In a letter addressed to the President of Nigeria, the director of the Polish Museum at Auschwitz offers to serve part of the prison sentence for a 13-year-old boy convicted of blasphemy.
– I cannot be indifferent to this verdict, which is a shame for humanity, writes Piotr Cywinski in his public letter.
The director of the Polish Museum of Auschwitz, Piotr Cywinski, has written to the President of Nigeria asking him to forgive Omar Farouq, a 13-year-old boy who has been sentenced to prison in Nigeria. The boy is charged with blasphemy and was sentenced to 10 years in prison by a sharia court in northern Nigeria’s Kano state in August.
If a pardon is not possible, Cywinski writes that he and 119 other volunteers are prepared to accept the boy’s prison sentence and serve one month each in a Nigerian prison.

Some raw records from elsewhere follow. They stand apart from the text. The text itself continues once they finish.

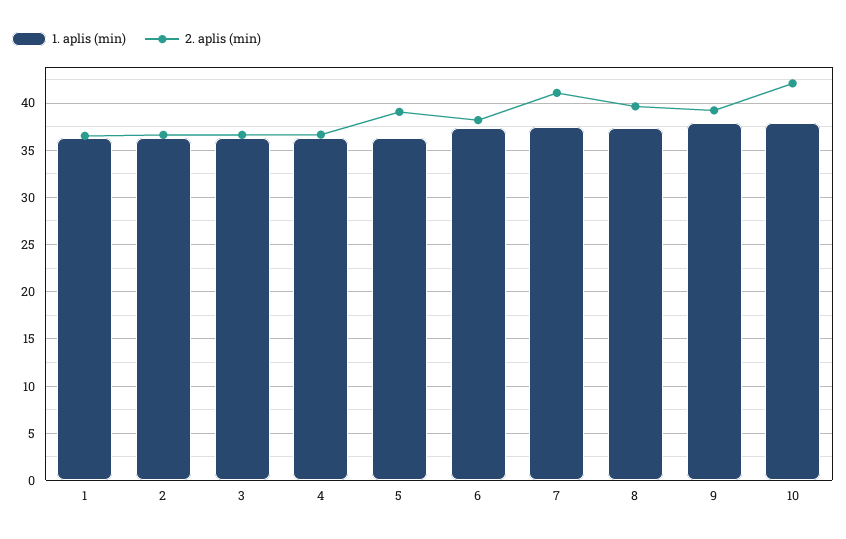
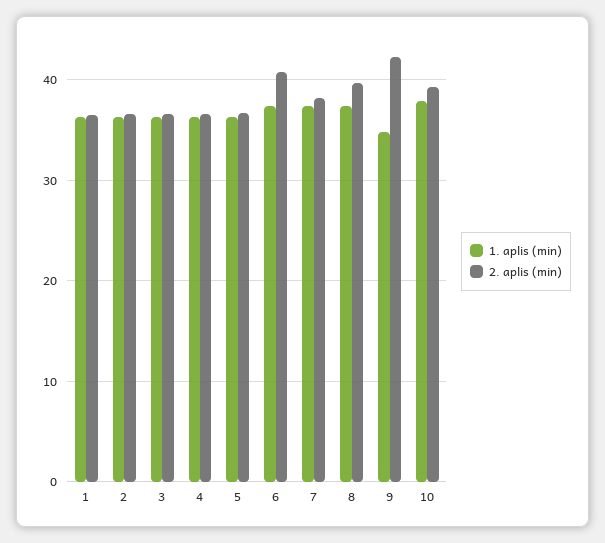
  {
    "1. aplis (min)": {
      "1": 36,
      "2": 36,
      "3": 36,
      "4": 36,
      "5": 36,
      "6": 37,
      "7": 37,
      "8": 37,
-     "9": 38,
+     "9": 35,
      "10": 38
    },
    "2. aplis (min)": {
      "1": 37,
      "2": 37,
      "3": 37,
      "4": 37,
-     "5": 39,
+     "5": 37,
-     "6": 38,
+     "6": 41,
-     "7": 41,
+     "7": 38,
      "8": 40,
-     "9": 39,
+     "9": 42,
-     "10": 42
+     "10": 39
    }
  }

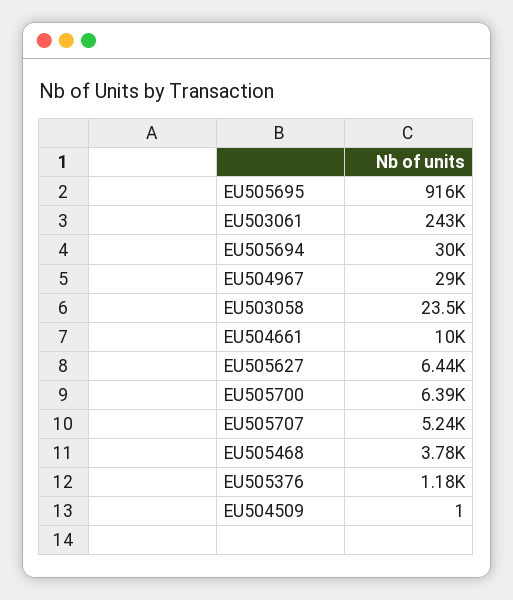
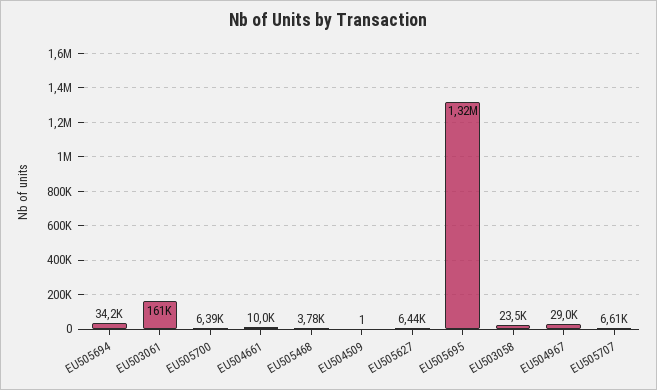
  {
-   "EU505695": 916000,
+   "EU505695": 1320000,
-   "EU503061": 243000,
+   "EU503061": 161000,
-   "EU505694": 30000,
+   "EU505694": 34200,
    "EU504967": 29000,
    "EU503058": 23500,
    "EU504661": 10000,
    "EU505627": 6440,
    "EU505700": 6390,
-   "EU505707": 5240,
+   "EU505707": 6610,
    "EU505468": 3780,
-   "EU505376": 1180,
    "EU504509": 1
  }

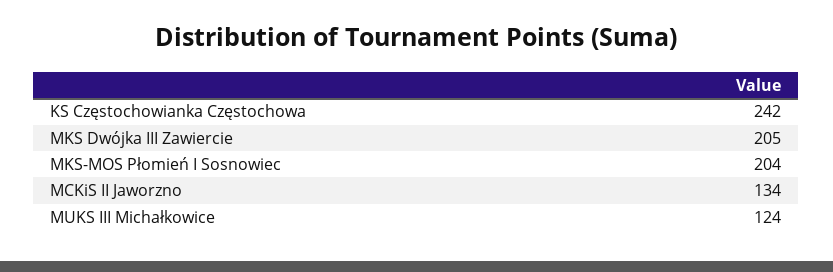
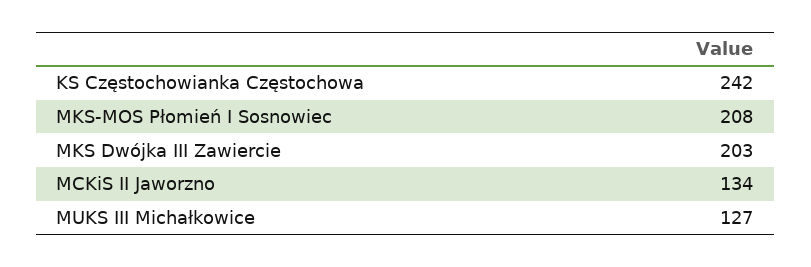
  {
    "KS Częstochowianka Częstochowa": 242,
-   "MKS Dwójka III Zawiercie": 205,
+   "MKS Dwójka III Zawiercie": 203,
-   "MKS-MOS Płomień I Sosnowiec": 204,
+   "MKS-MOS Płomień I Sosnowiec": 208,
    "MCKiS II Jaworzno": 134,
-   "MUKS III Michałkowice": 124
+   "MUKS III Michałkowice": 127
  }

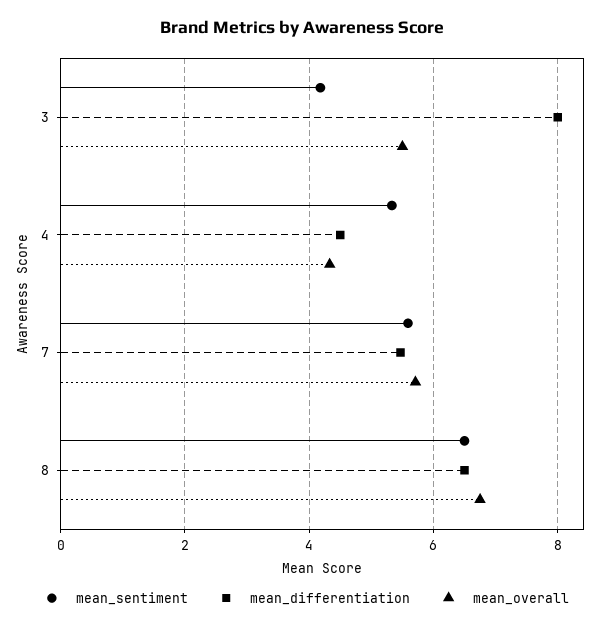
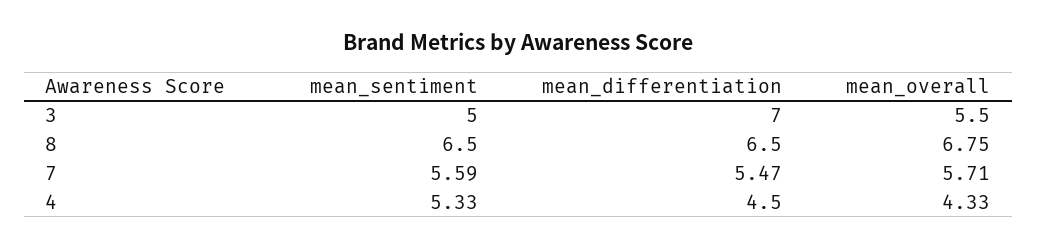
  {
    "mean_sentiment": {
-     "3": 4.2,
+     "3": 5,
      "4": 5.33,
      "7": 5.59,
      "8": 6.5
    },
    "mean_differentiation": {
-     "3": 8,
+     "3": 7,
      "4": 4.5,
      "7": 5.47,
      "8": 6.5
    },
    "mean_overall": {
      "3": 5.5,
      "4": 4.33,
      "7": 5.71,
      "8": 6.75
    }
  }

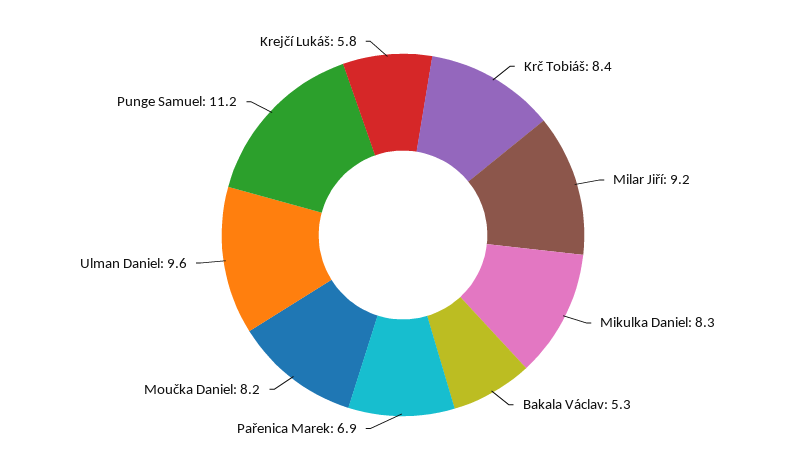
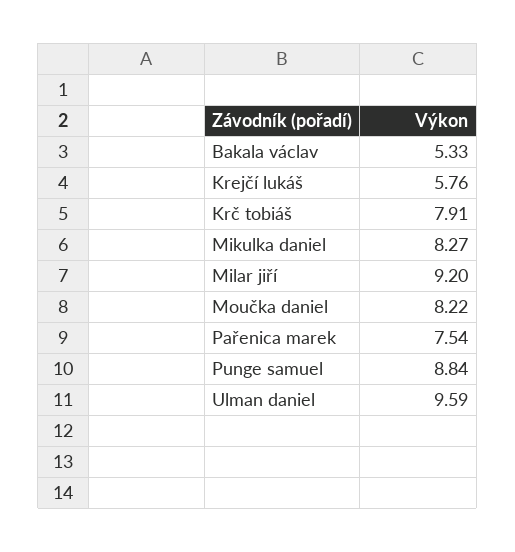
  {
-   "Krč Tobiáš": 8.4,
+   "Krč Tobiáš": 7.91,
    "Milar Jiří": 9.2,
    "Mikulka Daniel": 8.27,
    "Bakala Václav": 5.33,
-   "Pařenica Marek": 6.9,
+   "Pařenica Marek": 7.54,
    "Moučka Daniel": 8.22,
    "Ulman Daniel": 9.59,
-   "Punge Samuel": 11.2,
+   "Punge Samuel": 8.84,
    "Krejčí Lukáš": 5.76
  }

In the letter, which was posted on the museum’s Twitter account, Cywinski writes that as the head of a memorial site “where children were imprisoned and murdered, he cannot be indifferent to this verdict, which is a shame to humanity.”
Spokesmen for the Nigerian president declined to comment on the letter on Saturday. The president has also not commented on the verdict, which was condemned by human rights organizations. The UN children’s fund Unicef has said the verdict is “incorrect” and violates international agreements signed by Nigeria.
An adviser to the Kano governor says he saw the letter on social media, but the state government upholds the verdict. The president still has the opportunity to forgive the child.
Nigeria is divided into two roughly equal groups, the Muslim north of the country and the Christian south. Of the 36 states of Nigeria, 12 apply Sharia law.